Security patches should not have licenses. There’s no fair re-negotiation under threat. If I bought your software, and am using it, then you find a bug, you should not be allowed to put new terms on the software in order for me to be safe using it.

Imagine a hotel which lost a master key to a known criminal, and then sent the manager door to door, asking for supplemental money to get a new lock.

I can’t imagine that such contract terms are legal, so why do vendors bother with them?
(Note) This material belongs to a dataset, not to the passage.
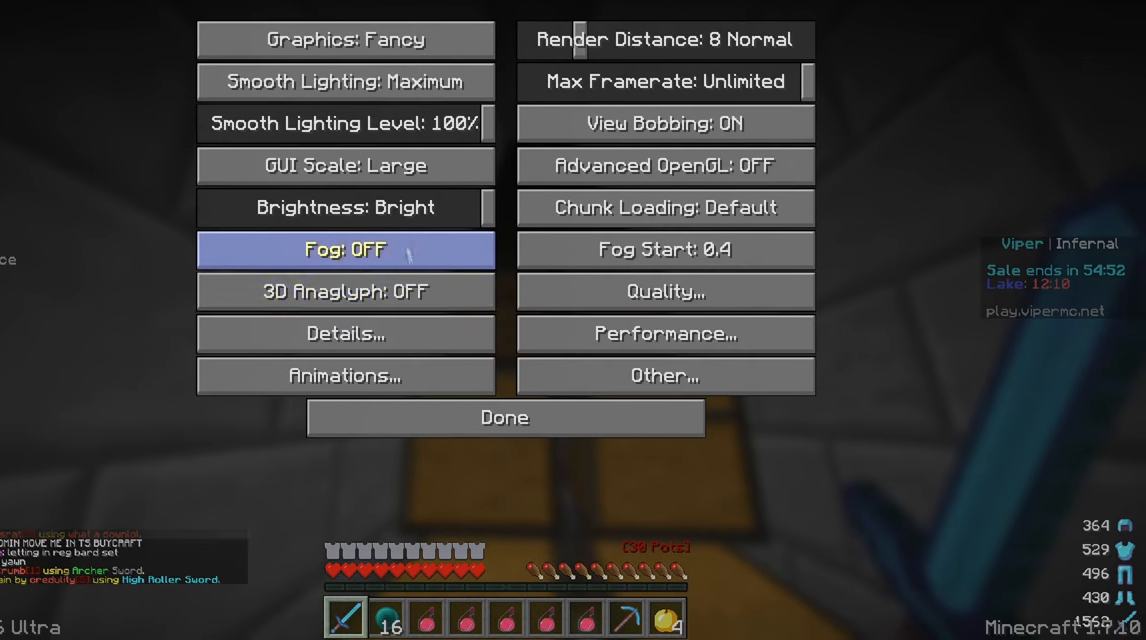
{"keys": [], "mouse": [], "events": []}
At least Microsoft, after marketing to you about the security bugs they fix, is listing the files that a patch changes.

2 comments on "Patches & EULAs"

  • NudeCybot says:

    I see your excellent point, and will raise you the following:
    The EULA and the software business model in general are not sustainable in their current form. EULAs typically contain sections that revoke some basic end user rights to copyrighted work, and grant seemingly inconceivable rights to the software owner. Remember Microsoft’s Hailstorm whereby the EULA included revoking all IP rights to information transmitted through their network. All your rights belong to us.
    I love the article in Wired “You Need a RoboLawyer”. http://www.wired.com/wired/archive/12.10/view.html?pg=2 …It is especially true given the current state of the software industry.

  • Pacanukeha says:

    Well, EULA’s are a harbinger of the approach of software-as-a-service. When network costs are low enough, there is no incentive to producers to sell shrink-wrapped boxes. Services are always governed by an agreement of some sort. So we’ll see 2 worlds: F/LOSS where you run things yourself (cuz you have the manpower and you want/need the control) and proprietary where you log in to a server. The server may be a local mirror on your network, but still black-box.